December 22, 2023 – In a fiscal disclosure that demands attention, the federal government has reported a budgetary deficit of $15.1 billion for the period spanning April to October this year, with a significant portion, almost $7 billion, incurred in the month of October. Compare that to a $174 million surplus during the same period last year – the contrast is stark.

Revenue Boom, Spending Spree: What’s Happening?

Government revenues have seen a slight uptick of 1.2% ($3 billion), primarily propelled by higher interest revenues and other non-tax revenue streams. However, the buoyancy in revenue is overshadowed by a noteworthy surge in program expenses which escalated by $11.8 billion or 5.4% (excluding net actuarial losses) compared to the corresponding period last year – a spending spree across all major categories.
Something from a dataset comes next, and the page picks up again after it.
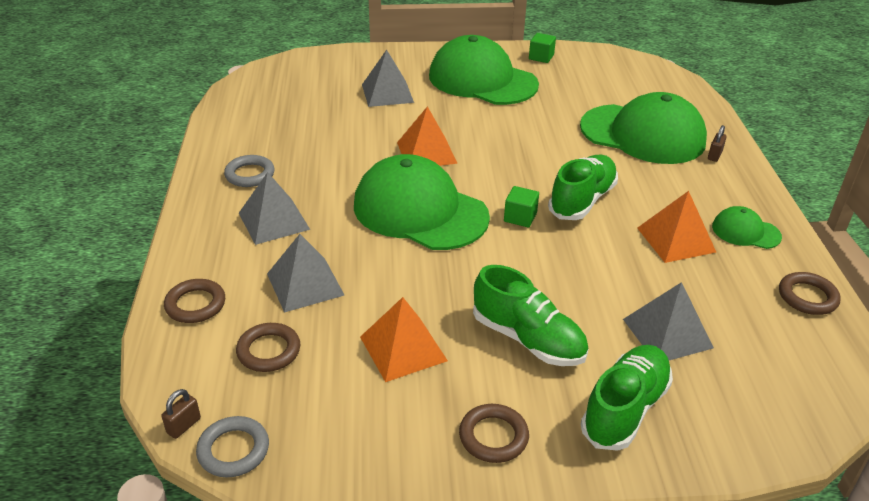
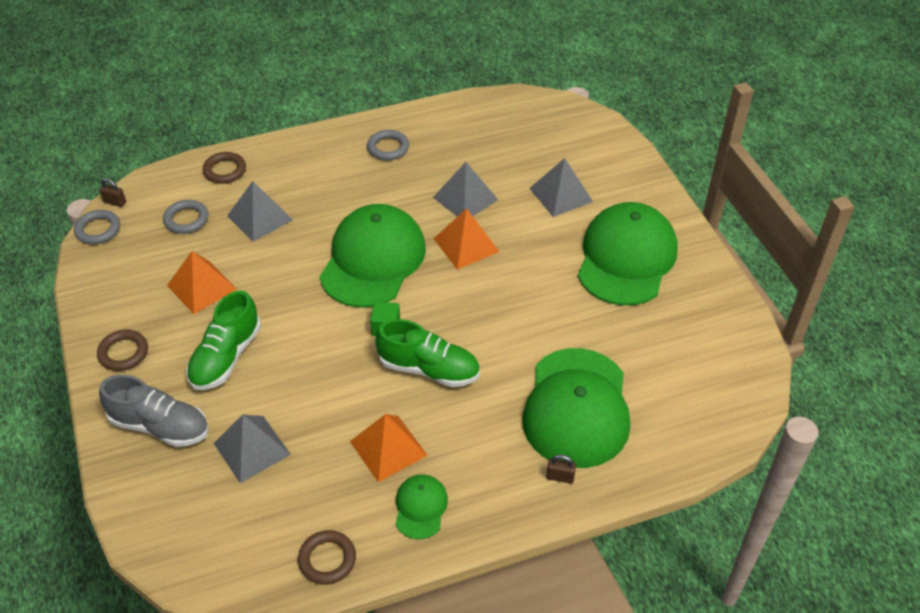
camera: 75 degrees right, 10 degrees up
brown ring [236,323,300,372] -> grey ring [163,200,208,234]
grey pyramid [239,172,310,245] -> grey pyramid moved to [433,162,498,217]
green cube [529,33,556,63] -> none
green shoe [581,345,673,451] -> grey shoe [99,375,209,447]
Public debt charges – caused by past deficits – are skyrocketing and are a major cause of this deficit. From April to October 2023, they are up $7.5 billion, marking a 38.1% surge, predominantly attributable to higher interest rates. Compared to October 2022, public debt charges were up $1.8 billion, or 73.6%.

Revenues and expenses (April to October 2023)

October 2023: A Month to Forget

Canada’s financial rollercoaster hit a low in October, posting a deficit of $6.96 billion. Contrast this with a modest C$1.90 billion deficit in the same month of 2022. Public debt charges seem to be the main reason for this, showcasing the havoc wreaked by higher interest rates.

The Broader Financial Canvas

Zooming out reveals a comprehensive fiscal picture: a $15.1 billion deficit and a non-budgetary transaction requirement of $32.1 billion, resulting in a total financial requirement of $47.2 billion for the April to October 2023 period. This is a considerable escalation from the $31.2 billion required during the corresponding period the previous year.

In managing this financial challenge, the government financed the $47.2 billion requirement, augmenting cash balances by $11.6 billion through an increase in unmatured debt amounting to $58.8 billion. The issuance of treasury bills played a pivotal role in achieving this financial adjustment.

The federal government’s decision to persist in resorting to new debt financing and increased money printing is laying the groundwork for looming future deficits, exacerbating inflationary pressures, and perpetuating a concerning feedback loop of escalating spending. Significant reforms are imperative to bring government spending under control.